Monday, June 05, 2006
Here's why Atkins v. Virginia and Ford v. Wainwright were wrongly decided.
I couldn't possibly care less whether he's insane or retarded. Moral culpability has nothing to do with the reasons people are executed. I wish people would just say what they mean.
Type A - "Focus on the Family"
People who want him executed say: "we want closure for the family."
People who want him executed mean: "we want revenge."Nothing wrong with that, I like revenge as much as the next Edmond Dantes, but I also think that it's not something I want my government doing. I honestly prefer vigilante justice in the raw form. I'd much rather have a pack of thugs go after Andrea Yates than a sterile governmental facility.
Type B - "Not in my garden of earthly delights"
People who don't want him executed say: "he's insane, it's unjust to execute the insane."
People who don't want him executed mean: "It's unjust to execute anybody." OR "Find me a murderer who's not insane."
Sorry, I don't see a whole lot of people outside of Justice Kennedy and Justice Sandra Day O'Scale who really think that there's a credible moral distinction between executing someone like Ted Bundy and executing someone who's insane.

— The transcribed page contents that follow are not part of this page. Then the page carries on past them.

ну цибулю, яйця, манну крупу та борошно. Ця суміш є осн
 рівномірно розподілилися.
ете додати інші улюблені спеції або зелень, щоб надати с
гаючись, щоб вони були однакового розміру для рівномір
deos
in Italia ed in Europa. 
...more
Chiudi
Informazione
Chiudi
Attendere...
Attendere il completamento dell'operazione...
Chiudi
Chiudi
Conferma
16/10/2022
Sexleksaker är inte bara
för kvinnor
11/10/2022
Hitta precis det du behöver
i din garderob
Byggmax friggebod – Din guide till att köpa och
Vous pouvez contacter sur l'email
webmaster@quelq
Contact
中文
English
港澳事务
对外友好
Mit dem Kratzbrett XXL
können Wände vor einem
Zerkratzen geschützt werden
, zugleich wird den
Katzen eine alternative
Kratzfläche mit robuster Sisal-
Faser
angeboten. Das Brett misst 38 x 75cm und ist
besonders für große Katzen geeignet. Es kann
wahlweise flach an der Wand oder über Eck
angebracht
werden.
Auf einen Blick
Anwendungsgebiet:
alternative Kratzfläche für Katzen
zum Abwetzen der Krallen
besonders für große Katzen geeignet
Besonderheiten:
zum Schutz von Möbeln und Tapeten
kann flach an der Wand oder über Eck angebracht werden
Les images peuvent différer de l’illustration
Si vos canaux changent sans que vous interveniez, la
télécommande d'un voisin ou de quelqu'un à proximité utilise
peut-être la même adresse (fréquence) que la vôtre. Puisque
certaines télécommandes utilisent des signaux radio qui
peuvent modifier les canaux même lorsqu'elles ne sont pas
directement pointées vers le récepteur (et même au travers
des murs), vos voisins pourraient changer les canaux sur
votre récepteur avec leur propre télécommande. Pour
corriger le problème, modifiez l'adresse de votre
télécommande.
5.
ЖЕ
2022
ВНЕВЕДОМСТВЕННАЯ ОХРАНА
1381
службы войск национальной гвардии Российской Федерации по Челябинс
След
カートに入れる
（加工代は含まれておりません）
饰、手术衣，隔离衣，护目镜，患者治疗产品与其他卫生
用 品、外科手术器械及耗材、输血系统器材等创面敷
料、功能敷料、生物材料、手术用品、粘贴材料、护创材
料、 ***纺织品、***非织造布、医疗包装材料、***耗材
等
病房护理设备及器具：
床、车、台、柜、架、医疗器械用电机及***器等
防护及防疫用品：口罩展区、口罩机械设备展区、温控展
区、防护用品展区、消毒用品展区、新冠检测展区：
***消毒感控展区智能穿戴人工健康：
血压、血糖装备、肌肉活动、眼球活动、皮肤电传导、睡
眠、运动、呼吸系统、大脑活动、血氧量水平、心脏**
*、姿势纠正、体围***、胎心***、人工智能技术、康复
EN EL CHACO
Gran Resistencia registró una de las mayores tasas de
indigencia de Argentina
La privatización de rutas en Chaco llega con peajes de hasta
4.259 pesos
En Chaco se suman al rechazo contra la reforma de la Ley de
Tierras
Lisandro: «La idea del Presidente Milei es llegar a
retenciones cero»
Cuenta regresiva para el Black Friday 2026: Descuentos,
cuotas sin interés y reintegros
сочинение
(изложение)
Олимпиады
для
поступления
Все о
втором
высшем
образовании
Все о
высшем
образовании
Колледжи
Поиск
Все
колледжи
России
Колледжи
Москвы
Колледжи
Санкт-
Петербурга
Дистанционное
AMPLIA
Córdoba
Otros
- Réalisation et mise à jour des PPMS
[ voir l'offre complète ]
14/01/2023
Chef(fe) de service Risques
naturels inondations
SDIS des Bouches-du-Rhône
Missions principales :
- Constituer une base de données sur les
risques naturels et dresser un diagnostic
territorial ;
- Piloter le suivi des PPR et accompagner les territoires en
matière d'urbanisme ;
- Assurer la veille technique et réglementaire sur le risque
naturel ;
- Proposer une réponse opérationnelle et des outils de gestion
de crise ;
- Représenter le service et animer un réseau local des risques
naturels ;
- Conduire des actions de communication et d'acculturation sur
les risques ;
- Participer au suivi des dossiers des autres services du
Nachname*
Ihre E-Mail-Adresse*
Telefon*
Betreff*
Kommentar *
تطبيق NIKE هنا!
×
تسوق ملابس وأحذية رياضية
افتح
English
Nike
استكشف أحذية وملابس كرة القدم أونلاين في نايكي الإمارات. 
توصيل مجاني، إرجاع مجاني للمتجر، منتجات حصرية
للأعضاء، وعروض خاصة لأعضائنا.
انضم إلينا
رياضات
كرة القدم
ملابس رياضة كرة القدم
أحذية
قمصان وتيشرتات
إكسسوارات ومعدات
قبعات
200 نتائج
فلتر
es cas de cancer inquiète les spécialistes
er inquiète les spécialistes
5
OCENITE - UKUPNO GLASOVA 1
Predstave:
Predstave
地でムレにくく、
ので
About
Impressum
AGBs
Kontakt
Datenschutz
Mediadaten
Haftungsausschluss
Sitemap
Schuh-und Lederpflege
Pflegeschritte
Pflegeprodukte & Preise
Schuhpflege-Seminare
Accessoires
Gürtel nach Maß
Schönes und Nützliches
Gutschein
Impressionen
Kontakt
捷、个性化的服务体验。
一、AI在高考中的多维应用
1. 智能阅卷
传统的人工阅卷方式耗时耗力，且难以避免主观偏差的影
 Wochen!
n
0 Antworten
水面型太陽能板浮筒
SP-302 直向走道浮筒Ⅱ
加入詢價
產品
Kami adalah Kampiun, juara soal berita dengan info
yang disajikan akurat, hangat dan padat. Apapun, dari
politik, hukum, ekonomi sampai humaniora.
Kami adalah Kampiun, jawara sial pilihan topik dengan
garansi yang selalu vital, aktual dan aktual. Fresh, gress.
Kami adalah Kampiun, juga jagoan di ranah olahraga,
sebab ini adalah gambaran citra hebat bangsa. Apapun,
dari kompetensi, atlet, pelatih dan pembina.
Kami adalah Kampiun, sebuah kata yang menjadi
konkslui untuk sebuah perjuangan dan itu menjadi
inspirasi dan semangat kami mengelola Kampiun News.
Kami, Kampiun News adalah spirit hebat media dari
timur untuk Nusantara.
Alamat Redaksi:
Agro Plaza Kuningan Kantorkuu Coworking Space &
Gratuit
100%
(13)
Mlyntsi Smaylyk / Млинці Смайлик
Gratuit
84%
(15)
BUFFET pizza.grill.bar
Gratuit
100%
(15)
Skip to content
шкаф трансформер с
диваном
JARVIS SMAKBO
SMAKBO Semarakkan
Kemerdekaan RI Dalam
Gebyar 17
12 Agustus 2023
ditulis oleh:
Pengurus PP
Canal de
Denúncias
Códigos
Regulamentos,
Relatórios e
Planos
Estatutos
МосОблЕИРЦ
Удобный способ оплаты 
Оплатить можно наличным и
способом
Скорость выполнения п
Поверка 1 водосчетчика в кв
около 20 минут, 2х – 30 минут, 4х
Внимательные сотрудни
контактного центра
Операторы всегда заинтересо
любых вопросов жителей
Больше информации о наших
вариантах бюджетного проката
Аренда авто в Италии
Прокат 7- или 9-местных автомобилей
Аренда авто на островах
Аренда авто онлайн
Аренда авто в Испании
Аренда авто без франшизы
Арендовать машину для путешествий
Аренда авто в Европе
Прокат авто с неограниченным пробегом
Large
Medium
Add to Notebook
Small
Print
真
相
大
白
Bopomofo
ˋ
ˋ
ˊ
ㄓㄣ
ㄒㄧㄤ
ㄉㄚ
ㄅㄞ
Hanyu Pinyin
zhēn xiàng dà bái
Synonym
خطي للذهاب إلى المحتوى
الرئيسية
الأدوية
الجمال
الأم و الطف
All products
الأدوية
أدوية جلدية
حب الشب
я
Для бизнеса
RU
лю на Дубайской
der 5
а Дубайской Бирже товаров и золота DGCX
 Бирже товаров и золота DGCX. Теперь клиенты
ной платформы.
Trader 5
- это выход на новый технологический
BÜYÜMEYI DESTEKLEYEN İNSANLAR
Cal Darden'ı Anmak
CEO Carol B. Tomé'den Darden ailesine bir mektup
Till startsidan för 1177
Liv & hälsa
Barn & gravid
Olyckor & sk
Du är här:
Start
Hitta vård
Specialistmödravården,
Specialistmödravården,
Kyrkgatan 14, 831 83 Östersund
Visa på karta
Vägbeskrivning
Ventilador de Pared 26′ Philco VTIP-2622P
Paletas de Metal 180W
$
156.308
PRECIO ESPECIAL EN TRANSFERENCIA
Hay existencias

This isn't the abortion rape & incest debate thing, which I find similarly misguided, if you're really pro-life and you can have any exceptions, you are exceptionally retarded. As soon as you step away from your moral absolutist position, you've lost all traction with your argument, because then you're engaged in O'Connor's garbage balancing tests, figuring out whether it's more wrong that the person was raped and has to carry a wonderful blessing from God or more wrong to kill the blessing from God.I'm not far off from either of the unspoken meanings in type B. I really think it's hard to classify people into the M'Naghten groups of incapable of appreciating that their action is wrong or not. Both people are totally mentally ill. If you kill for pleasure, you've got serious mental illness, you just might not have the right kind of mental illness. I'm not going to say that it's any more volitional, though, if you really have that all-consuming urge. The murderers who aren't mentally ill -- usually committing murders of policemen, other gang members, during robberies -- still would fall into my idea of mental illness, because I cannot honestly fathom the ability to kill another person as a volitional act. Apparently, there are millions of people who disagree with me, which is frightening, but necessary. (An army of conscientious objectors wouldn't have beaten the Nazis for long)
In any event, he's going to be executed, because the Supreme Court's not going to step in. Moreover, Tim Kaine is opposed to the death penalty, but had his hand forced in the election to vow to execute every person he saw. His re-election and his soul may depend on the choice he makes...but that said, he's a politician. He'll choose the former.